## WRITTEN TASK 1:
In the forum thread about the csvloader connection error, which version of VoltDB is the original poster running?
## WRITTEN TASK 2:
Please carry the forum thread about the csvloader connection error forward from its last post.

Announcement

Collapse
No announcement yet.

Csvloader gives error: Error connecting to the servers: localhost

Collapse
X
  • Filter
  • Time
  • Show
Clear All
new posts

  • Csvloader gives error: Error connecting to the servers: localhost

    Hi there,
    I got the error msg "Error connecting to the servers: localhost" when I try to load a csv file. The database is setup on a three host cluster (server1, server2, server3).

    This is the command I use: "csvloader --skip 1 -r ../a/b/20160130 --file xxx.csv table1". I ran this command from server2.
    I could ssh to "localhost" without a problem from this host. The only way I could got the loader to work now is I specify another host on the cluster by using "-s server3".

    What am I missing here?

  • #2
    energyd,
    If you've specified the internal and external interfaces to hostname or ip when you created a new VoltDB database, localhost/loopback interface is no longer used used to connect to the database. Could you try using '-s server2'?
    Peter Zhao

    Comment


    • #3
      Hi Peter,
      Thanks for the reply. I tried "-s server2" but got the same "ERROR: Error connecting to the servers: server2"

      Comment


      • #4
        energyd,
        Try server2's ip instead of server2. Can you share the startup command for server2?
        Peter Zhao

        Comment


        • #5
          Originally posted by pzhao View Post
          energyd,
          Try server2's ip instead of server2. Can you share the startup command for server2?
          Peter Zhao
          Hi Peter,
          I tried with the ip address, still got the same error.

          Here is the command line:
          [main] HOST: Command line arguments: org.voltdb.VoltDB recover deployment /path/to/custom_deployment.xml placementgroup 0 host server1 license /path/to/license

          Comment


          • #6
            energyd,
            Unfortunately, I am unable to reproduce this. Could you provide VoltDB version you are running on?
            Could you try running sqlcmd on any server and run the following command:
            exec @SystemInformation overview;
            The output should contain the row HOSTNAME server2. The line above it should have IPADDRESS associated with server2. Please try this ipaddress with csvloader.
            Peter Zhao

            Comment


            • #7
              Originally posted by pzhao View Post
              energyd,
              Unfortunately, I am unable to reproduce this. Could you provide VoltDB version you are running on?
              Could you try running sqlcmd on any server and run the following command:
              exec @SystemInformation overview;
              The output should contain the row HOSTNAME server2. The line above it should have IPADDRESS associated with server2. Please try this ipaddress with csvloader.
              Peter Zhao
              Hi Peter,
              I actually found that I could not even run sqlcmd on server2. So I ran @SystemInformation from server1 and tried using the server2 ip address listed there to run sqlcmd on server2 like this "sqlcmd --servers=10.xx.xxx.xxx" but it shows connection refused.

              I'm running VoltDB 5.8.0.

              ADD: running lsof -iTCP:21212 on server2 I could see something like "TCP localhost:21212->localhost:46006 (CLOSE_WAIT)"
              So the server is not properly listening to 21212? How come?

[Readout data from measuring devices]
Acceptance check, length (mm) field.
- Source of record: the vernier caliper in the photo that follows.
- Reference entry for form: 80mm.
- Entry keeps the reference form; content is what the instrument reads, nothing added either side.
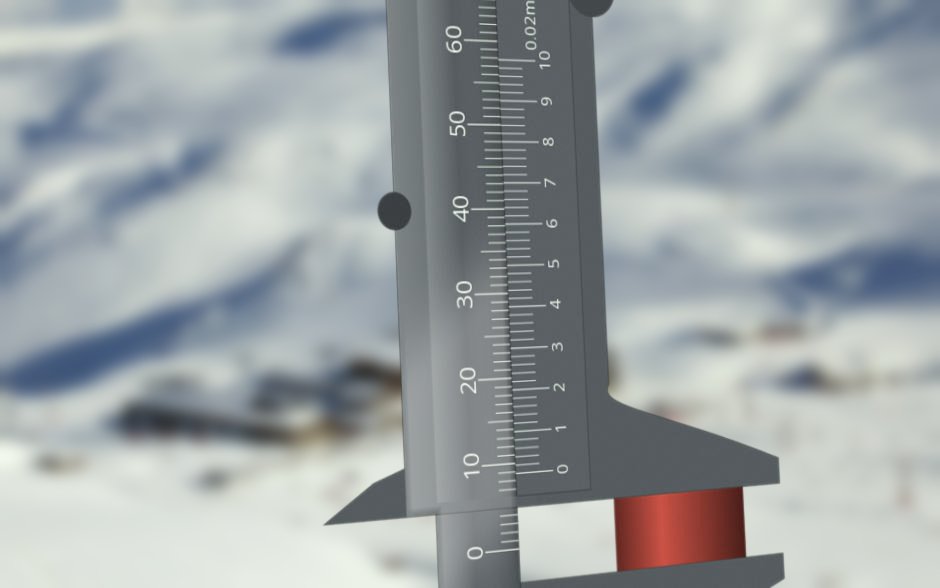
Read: 8.8mm
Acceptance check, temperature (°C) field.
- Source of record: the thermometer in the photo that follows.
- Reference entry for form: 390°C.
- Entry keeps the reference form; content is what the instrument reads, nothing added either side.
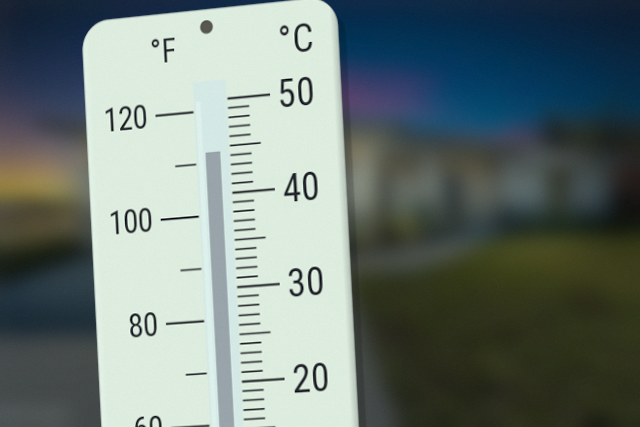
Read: 44.5°C
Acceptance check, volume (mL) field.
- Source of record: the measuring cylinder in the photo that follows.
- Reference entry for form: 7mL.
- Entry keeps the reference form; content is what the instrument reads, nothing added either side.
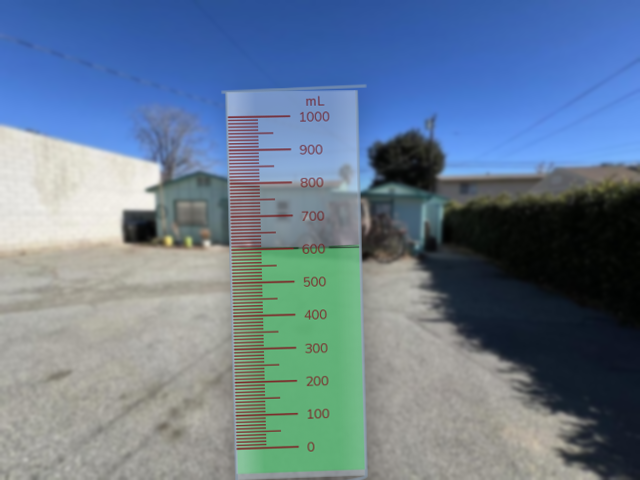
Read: 600mL
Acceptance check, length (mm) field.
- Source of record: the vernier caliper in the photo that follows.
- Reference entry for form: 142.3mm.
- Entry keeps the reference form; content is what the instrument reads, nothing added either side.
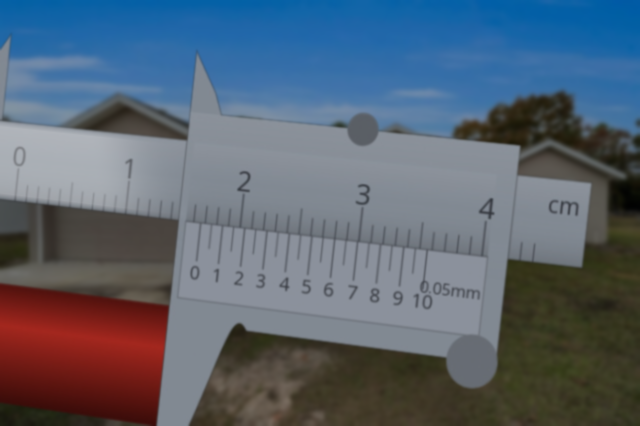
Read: 16.6mm
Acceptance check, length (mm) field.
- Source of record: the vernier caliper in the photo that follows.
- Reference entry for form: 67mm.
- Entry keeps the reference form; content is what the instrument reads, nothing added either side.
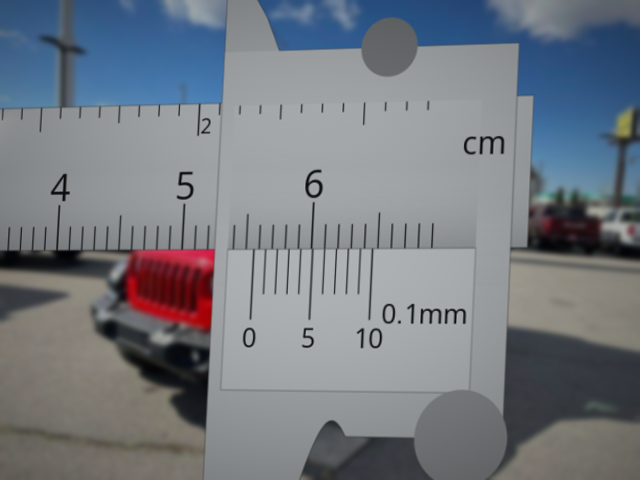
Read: 55.6mm
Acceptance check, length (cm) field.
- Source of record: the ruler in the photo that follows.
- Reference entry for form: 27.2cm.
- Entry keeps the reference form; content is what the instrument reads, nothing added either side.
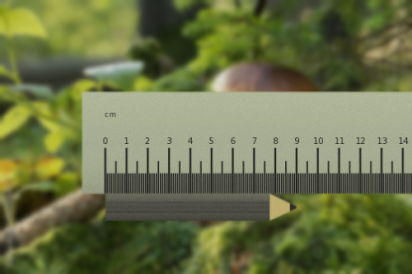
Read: 9cm
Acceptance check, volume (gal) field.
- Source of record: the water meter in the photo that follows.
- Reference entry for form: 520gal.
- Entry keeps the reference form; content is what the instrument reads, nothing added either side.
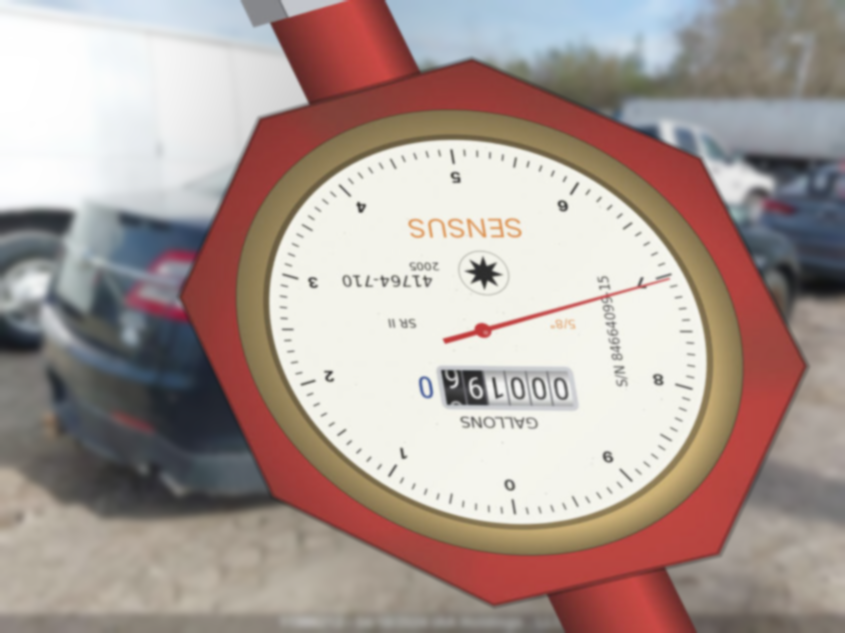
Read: 1957.0gal
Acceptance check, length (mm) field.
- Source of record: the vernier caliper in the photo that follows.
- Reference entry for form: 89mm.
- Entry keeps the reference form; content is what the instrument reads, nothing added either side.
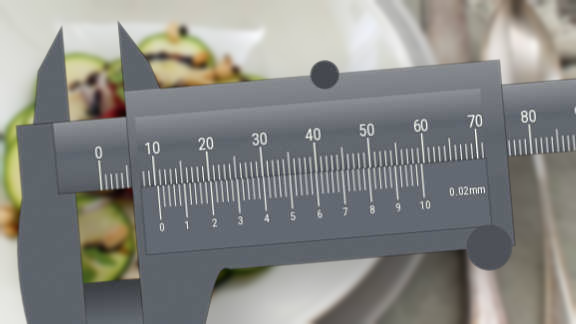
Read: 10.5mm
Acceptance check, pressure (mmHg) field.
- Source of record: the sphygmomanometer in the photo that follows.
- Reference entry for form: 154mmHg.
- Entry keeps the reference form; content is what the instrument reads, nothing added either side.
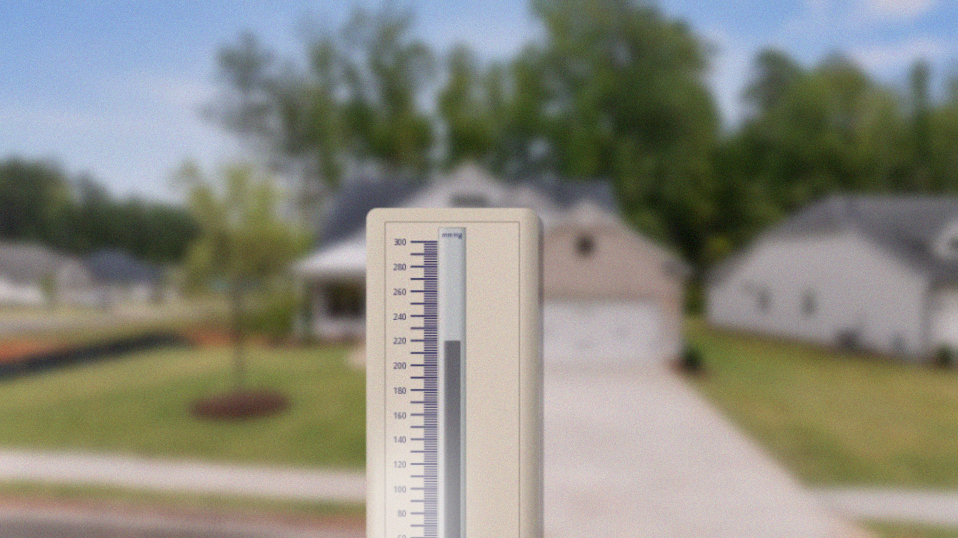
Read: 220mmHg
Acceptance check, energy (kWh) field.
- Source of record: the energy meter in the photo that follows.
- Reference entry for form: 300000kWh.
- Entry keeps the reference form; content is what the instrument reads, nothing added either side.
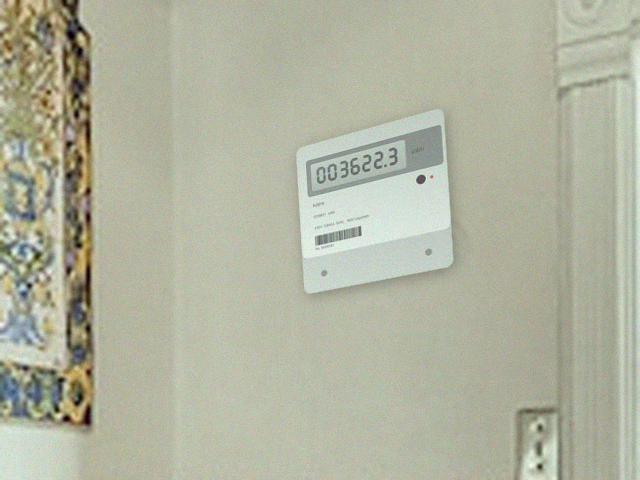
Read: 3622.3kWh
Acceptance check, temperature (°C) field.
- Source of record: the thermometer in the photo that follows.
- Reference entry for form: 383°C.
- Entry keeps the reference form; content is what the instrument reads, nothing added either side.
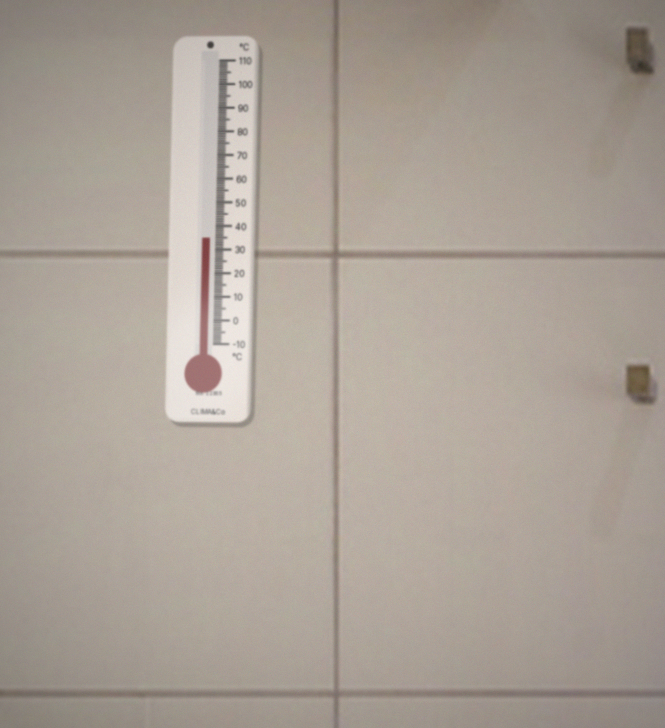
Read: 35°C
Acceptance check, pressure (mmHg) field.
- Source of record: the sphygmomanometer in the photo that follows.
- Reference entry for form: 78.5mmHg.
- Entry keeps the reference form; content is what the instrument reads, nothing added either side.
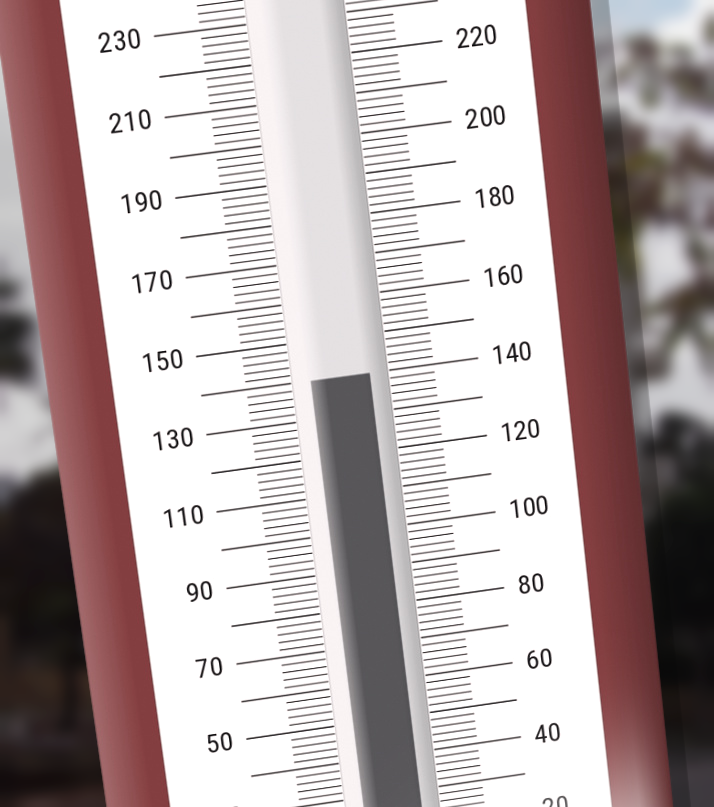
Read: 140mmHg
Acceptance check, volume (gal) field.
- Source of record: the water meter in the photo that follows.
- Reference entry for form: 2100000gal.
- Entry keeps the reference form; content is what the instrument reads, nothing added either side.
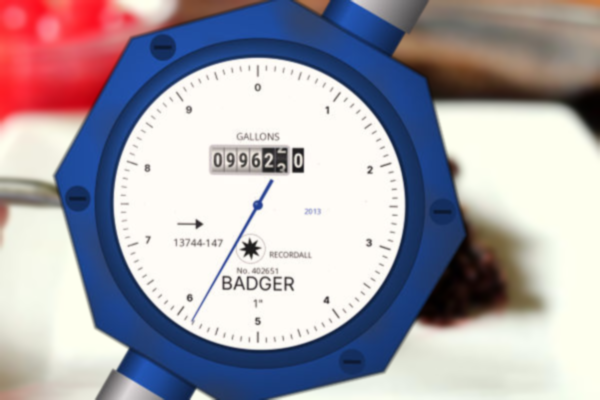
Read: 996225.8gal
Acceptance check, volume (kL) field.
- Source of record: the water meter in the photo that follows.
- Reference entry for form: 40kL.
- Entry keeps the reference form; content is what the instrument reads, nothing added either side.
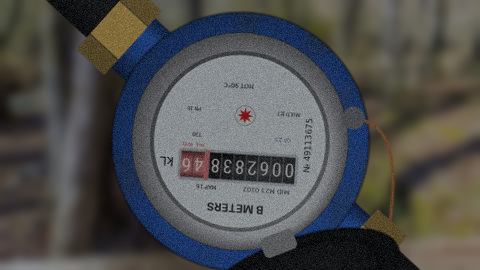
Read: 62838.46kL
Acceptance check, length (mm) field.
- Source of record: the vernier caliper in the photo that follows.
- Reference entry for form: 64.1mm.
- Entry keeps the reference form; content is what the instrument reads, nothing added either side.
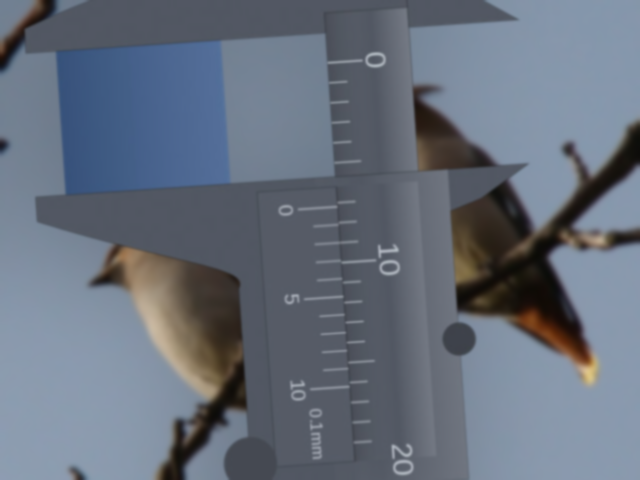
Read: 7.2mm
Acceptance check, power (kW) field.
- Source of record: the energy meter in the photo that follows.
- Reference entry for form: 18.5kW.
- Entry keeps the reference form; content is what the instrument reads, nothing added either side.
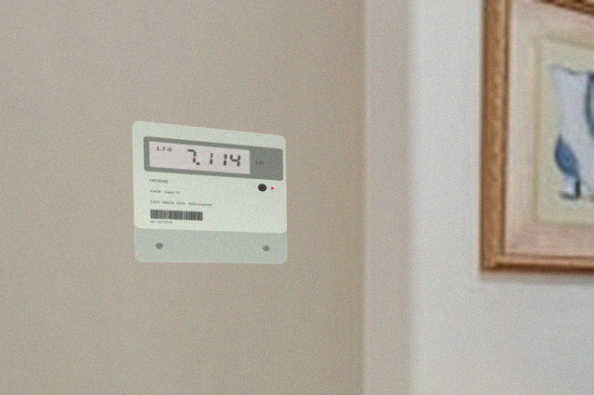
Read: 7.114kW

## OUTPUT 1:
VoltDB 5.8.0

## OUTPUT 2:
              Another minor thing I've noticed that I'm unsure if it relates to this is Volt is still logging into "volt.log.2016-02-01" instead of into an existing "volt.log". In volt.log, it's using eastern time but in volt.log.2016-02-01 it's using cst(I believe). This happens only on server2. Right now the volt.log on server2 only contains several lines which are output of csvLoader I ran last night.
              Last edited by energyd; 02-02-2016, 03:29 PM.

              Comment


              • #8
                energyd,
                That's a lot of useful information. Let's learn about the state of your cluster.
                To understand what nodes are VoltDB cluster:
                Try running SystemInformation command as instructed above and take a look at what at how many unique HOST_ID (first column) their are. From your details, there should be 3. Alternatively, check 'ps -ef | grep java' on each host to check if the VoltDB process is running.
                To check connectivity to each node:
                Run sqlcmd to each node. You should be able to connect. If the process is running but you're not able to connect, the node could be hung. If the process is not running, you can rejoin the node with 'voltdb rejoin' command.

                Since you've tried sqlcmd to server2 and was unsuccessful, can you check if the process is running with the process above? Furthermore, you can check the VoltDB logs, <working directory>/log/volt.log.

                ADD: running lsof -iTCP:21212 on server2 I could see something like "TCP localhost:21212->localhost:46006 (CLOSE_WAIT)"
                So the server is not properly listening to 21212? How come?
                Port 21212 should be listening and you should see a line like this with 'lsof -iTCP:21212':
                java 2759 pzhao 76u IPv6 0xe4059d6292e4b447 0t0 TCP *:21212 (LISTEN)
                What you're pointing out appears to be a client connection that was established to port 21212 (VoltDB default client port) and in the process of closing the TCP connection.
                Peter Zhao

                Comment


                • #9
                  Originally posted by pzhao View Post
                  energyd,
                  That's a lot of useful information. Let's learn about the state of your cluster.
                  To understand what nodes are VoltDB cluster:
                  Try running SystemInformation command as instructed above and take a look at what at how many unique HOST_ID (first column) their are. From your details, there should be 3. Alternatively, check 'ps -ef | grep java' on each host to check if the VoltDB process is running.
                  To check connectivity to each node:
                  Run sqlcmd to each node. You should be able to connect. If the process is running but you're not able to connect, the node could be hung. If the process is not running, you can rejoin the node with 'voltdb rejoin' command.

                  Since you've tried sqlcmd to server2 and was unsuccessful, can you check if the process is running with the process above? Furthermore, you can check the VoltDB logs, <working directory>/log/volt.log.


                  Port 21212 should be listening and you should see a line like this with 'lsof -iTCP:21212':
                  java 2759 pzhao 76u IPv6 0xe4059d6292e4b447 0t0 TCP *:21212 (LISTEN)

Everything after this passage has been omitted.